I particularly enjoyed how biotic characters would yank enemies out of cover and leave them flailing helplessly in midair. There’s no damage from friendly fire, which is good because squad marksmanship is a bit less impressive. I had my aim thrown off regularly by allies shooting me in the back of the head. 


As you’ve likely gathered by now Mass Effect’s gameplay, especially its combat, is a bit uneven. Never outright broken or bad, but some elements (like biotics) work a lot better than others (enemy AI, the Mako, etc.) The greatest strength of the game comes from offering interesting, difficult choices without a clear cut answer and letting you resolve them as you see fit.

Prime Directive

Rather than the standard good/evil dichotomy Shepard’s actions are broken down a bit differently. Talking down a frightened civilian waving a gun at you is a Paragon action. Punching the man unconscious or shooting him in the hand to disarm him is a Renegade response. The Paragon and Renegade bars fill up independent of one another, unlocking new and generally beneficial dialog options as they do. 


Lets be honest. As a starship captain hitting on blue alien women is practically Shepard's job.

It’s a well handled system. Shepard never breaks character to act cartoonish evil or lawful stupid. Shepard is a military agent on a save-the-galaxy mission, not a random adventurer or mercenary, but how hard-ass, violent, or by-the-book Shepard acts is up to you. You’re also free to approach each new situation on a case by case basis. Unlike Bioware’s Old Republic games there is no penalty for acting against your dominant “alignment”.


The choices you’re called upon to make over the course of Mass Effect have real consequences, including what major characters live or die. Supposedly many of these consequences will carry over and affect the later games in the trilogy. Having only finished the first game I can’t yet judge how effective this is, but I’m looking forward to finding out. 
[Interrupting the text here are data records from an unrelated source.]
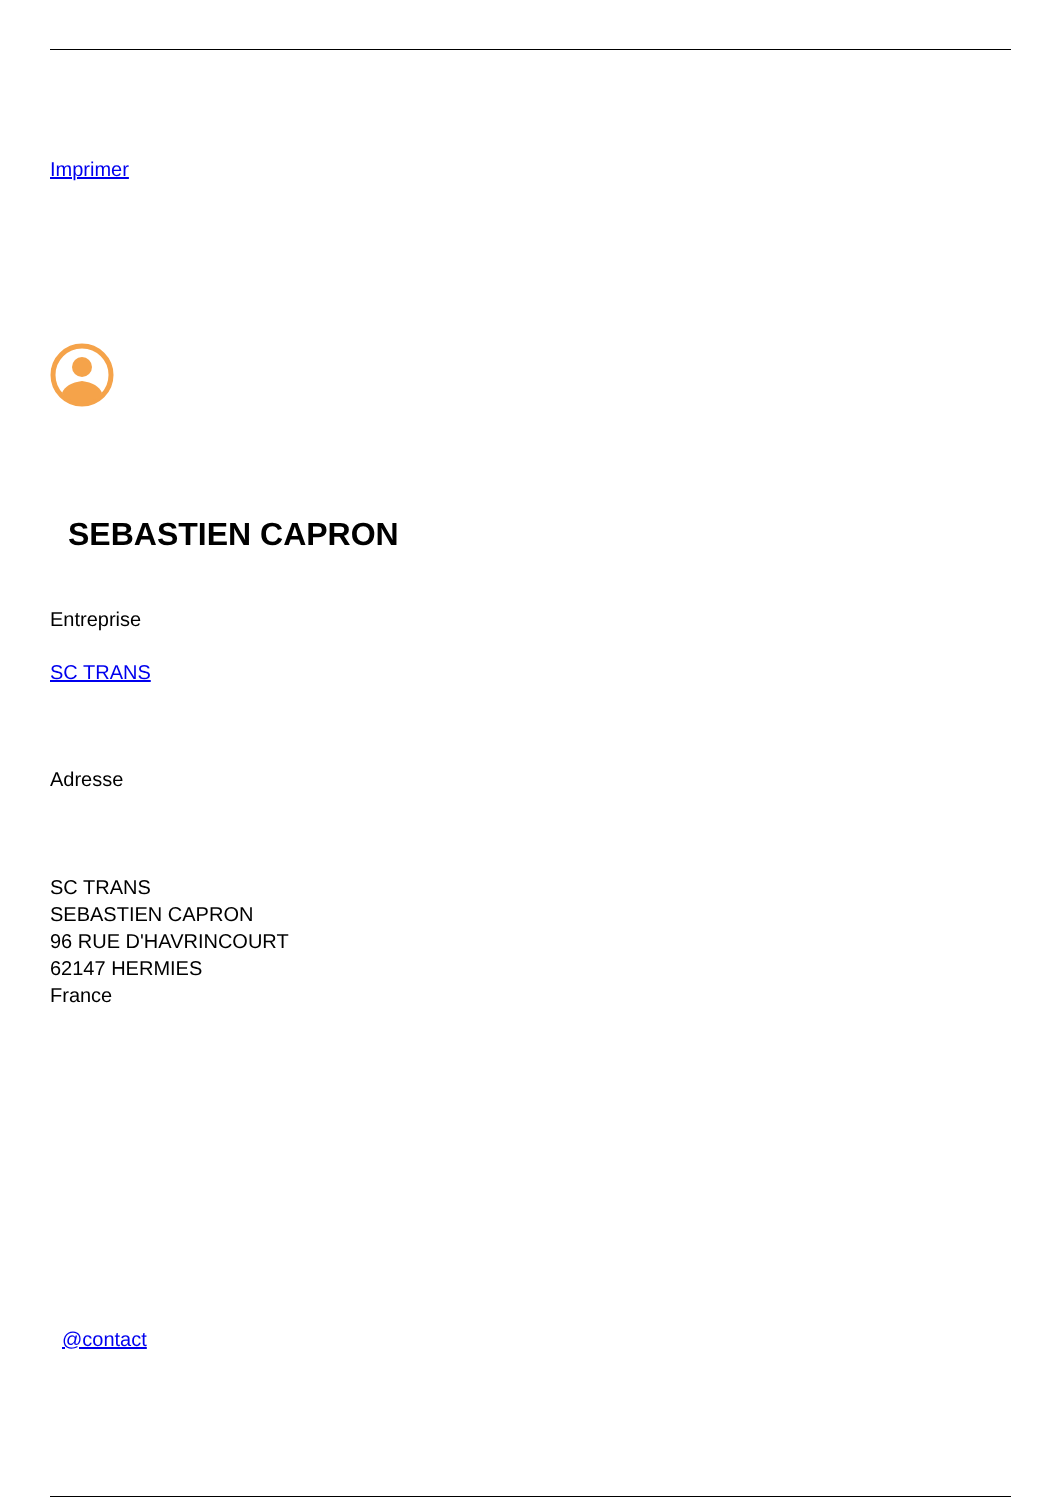Imprimer
SEBASTIEN CAPRON
Entreprise
SC TRANS
Adresse
SC TRANS
SEBASTIEN CAPRON
96 RUE D'HAVRINCOURT
62147 HERMIES
France
@contact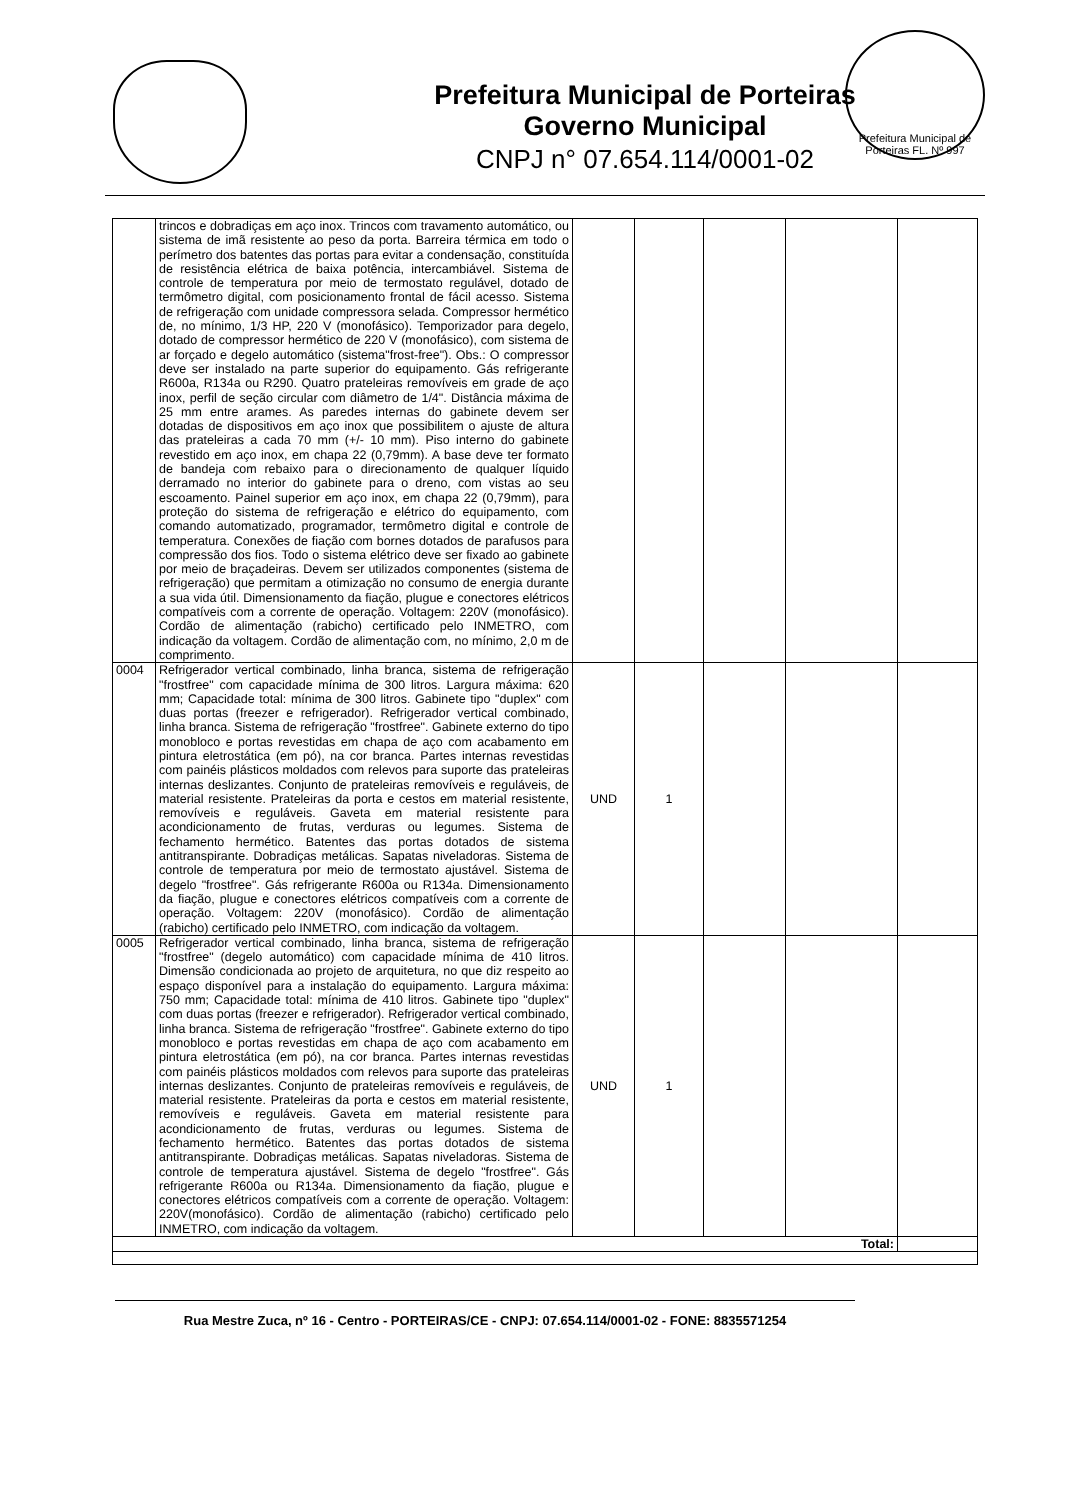Prefeitura Municipal de Porteiras
Governo Municipal
CNPJ n° 07.654.114/0001-02
Prefeitura Municipal de Porteiras FL. Nº 997
| | trincos e dobradiças em aço inox. Trincos com travamento automático, ou sistema de imã resistente ao peso da porta. Barreira térmica em todo o perímetro dos batentes das portas para evitar a condensação, constituída de resistência elétrica de baixa potência, intercambiável. Sistema de controle de temperatura por meio de termostato regulável, dotado de termômetro digital, com posicionamento frontal de fácil acesso. Sistema de refrigeração com unidade compressora selada. Compressor hermético de, no mínimo, 1/3 HP, 220 V (monofásico). Temporizador para degelo, dotado de compressor hermético de 220 V (monofásico), com sistema de ar forçado e degelo automático (sistema"frost-free"). Obs.: O compressor deve ser instalado na parte superior do equipamento. Gás refrigerante R600a, R134a ou R290. Quatro prateleiras removíveis em grade de aço inox, perfil de seção circular com diâmetro de 1/4". Distância máxima de 25 mm entre arames. As paredes internas do gabinete devem ser dotadas de dispositivos em aço inox que possibilitem o ajuste de altura das prateleiras a cada 70 mm (+/- 10 mm). Piso interno do gabinete revestido em aço inox, em chapa 22 (0,79mm). A base deve ter formato de bandeja com rebaixo para o direcionamento de qualquer líquido derramado no interior do gabinete para o dreno, com vistas ao seu escoamento. Painel superior em aço inox, em chapa 22 (0,79mm), para proteção do sistema de refrigeração e elétrico do equipamento, com comando automatizado, programador, termômetro digital e controle de temperatura. Conexões de fiação com bornes dotados de parafusos para compressão dos fios. Todo o sistema elétrico deve ser fixado ao gabinete por meio de braçadeiras. Devem ser utilizados componentes (sistema de refrigeração) que permitam a otimização no consumo de energia durante a sua vida útil. Dimensionamento da fiação, plugue e conectores elétricos compatíveis com a corrente de operação. Voltagem: 220V (monofásico). Cordão de alimentação (rabicho) certificado pelo INMETRO, com indicação da voltagem. Cordão de alimentação com, no mínimo, 2,0 m de comprimento. | | | | | |
| 0004 | Refrigerador vertical combinado, linha branca, sistema de refrigeração "frostfree" com capacidade mínima de 300 litros. Largura máxima: 620 mm; Capacidade total: mínima de 300 litros. Gabinete tipo "duplex" com duas portas (freezer e refrigerador). Refrigerador vertical combinado, linha branca. Sistema de refrigeração "frostfree". Gabinete externo do tipo monobloco e portas revestidas em chapa de aço com acabamento em pintura eletrostática (em pó), na cor branca. Partes internas revestidas com painéis plásticos moldados com relevos para suporte das prateleiras internas deslizantes. Conjunto de prateleiras removíveis e reguláveis, de material resistente. Prateleiras da porta e cestos em material resistente, removíveis e reguláveis. Gaveta em material resistente para acondicionamento de frutas, verduras ou legumes. Sistema de fechamento hermético. Batentes das portas dotados de sistema antitranspirante. Dobradiças metálicas. Sapatas niveladoras. Sistema de controle de temperatura por meio de termostato ajustável. Sistema de degelo "frostfree". Gás refrigerante R600a ou R134a. Dimensionamento da fiação, plugue e conectores elétricos compatíveis com a corrente de operação. Voltagem: 220V (monofásico). Cordão de alimentação (rabicho) certificado pelo INMETRO, com indicação da voltagem. | UND | 1 | | | |
| 0005 | Refrigerador vertical combinado, linha branca, sistema de refrigeração "frostfree" (degelo automático) com capacidade mínima de 410 litros. Dimensão condicionada ao projeto de arquitetura, no que diz respeito ao espaço disponível para a instalação do equipamento. Largura máxima: 750 mm; Capacidade total: mínima de 410 litros. Gabinete tipo "duplex" com duas portas (freezer e refrigerador). Refrigerador vertical combinado, linha branca. Sistema de refrigeração "frostfree". Gabinete externo do tipo monobloco e portas revestidas em chapa de aço com acabamento em pintura eletrostática (em pó), na cor branca. Partes internas revestidas com painéis plásticos moldados com relevos para suporte das prateleiras internas deslizantes. Conjunto de prateleiras removíveis e reguláveis, de material resistente. Prateleiras da porta e cestos em material resistente, removíveis e reguláveis. Gaveta em material resistente para acondicionamento de frutas, verduras ou legumes. Sistema de fechamento hermético. Batentes das portas dotados de sistema antitranspirante. Dobradiças metálicas. Sapatas niveladoras. Sistema de controle de temperatura ajustável. Sistema de degelo "frostfree". Gás refrigerante R600a ou R134a. Dimensionamento da fiação, plugue e conectores elétricos compatíveis com a corrente de operação. Voltagem: 220V(monofásico). Cordão de alimentação (rabicho) certificado pelo INMETRO, com indicação da voltagem. | UND | 1 | | | |
| Total: | | | | | | |
Rua Mestre Zuca, nº 16 - Centro - PORTEIRAS/CE - CNPJ: 07.654.114/0001-02 - FONE: 8835571254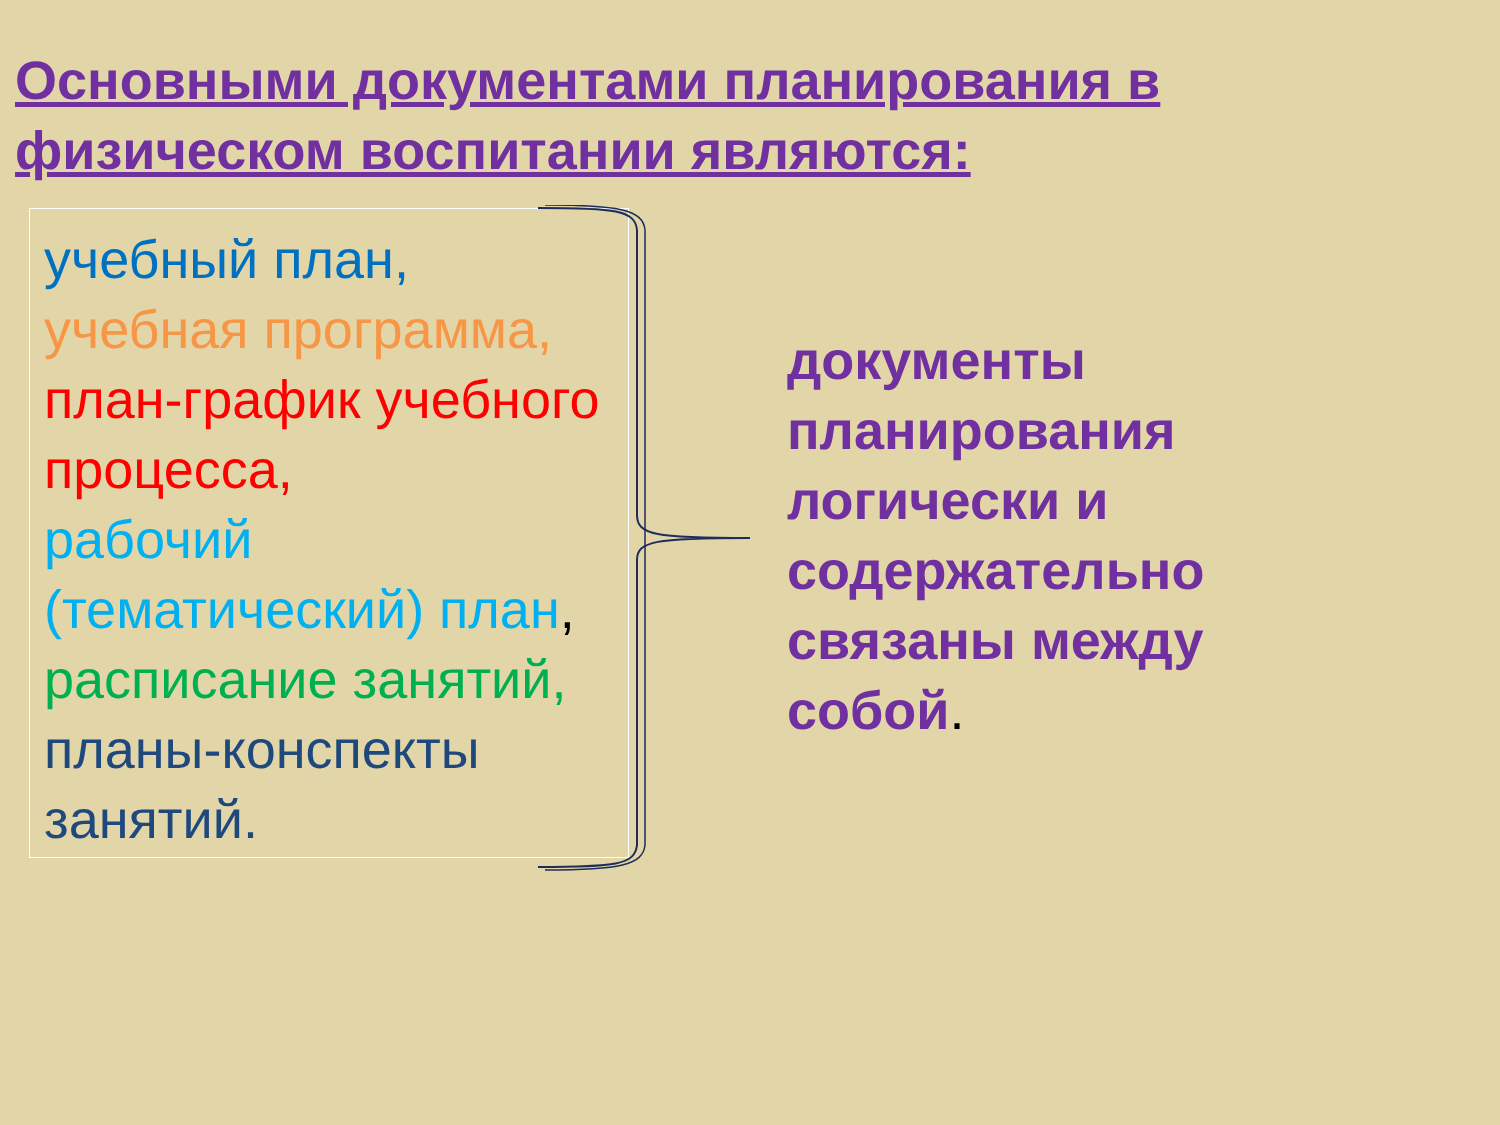Основными документами планирования в физическом воспитании являются:
учебный план,
учебная программа,
план-график учебного процесса,
рабочий (тематический) план,
расписание занятий,
планы-конспекты занятий.
документы планирования логически и содержательно связаны между собой.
The dialog is snappy and the writing engaging, with bits of slightly self-aware humor when appropriate. It holds to the level of quality we’ve come to expect from Bioware. Finally there are a number of genuinely epic and memorable moments, especially towards the last few hours.


Bouncing off into the sunset.

In spite of some general gameplay and technical clunkyness Mass Effect is still able to get by and then some on the strength of its writing, its characters, and the vivid sci-fi universe it creates. The sequels supposedly tighten up many of the gameplay elements I’ve complained about, and I’m deeply interested in seeing if Bioware is able to make my decisions feel meaningful when I import my save into ME 2. I’ll let you know as soon as I finish.


Reasons to play: Galaxy spanning adventure. Biotic powers are a hoot. Game asks you do make difficult and interesting decisions. 

Reasons to pass: Dull, repetitive side quests. Moderately awkward combat. General lack of feedback. Loading elevators everywhere.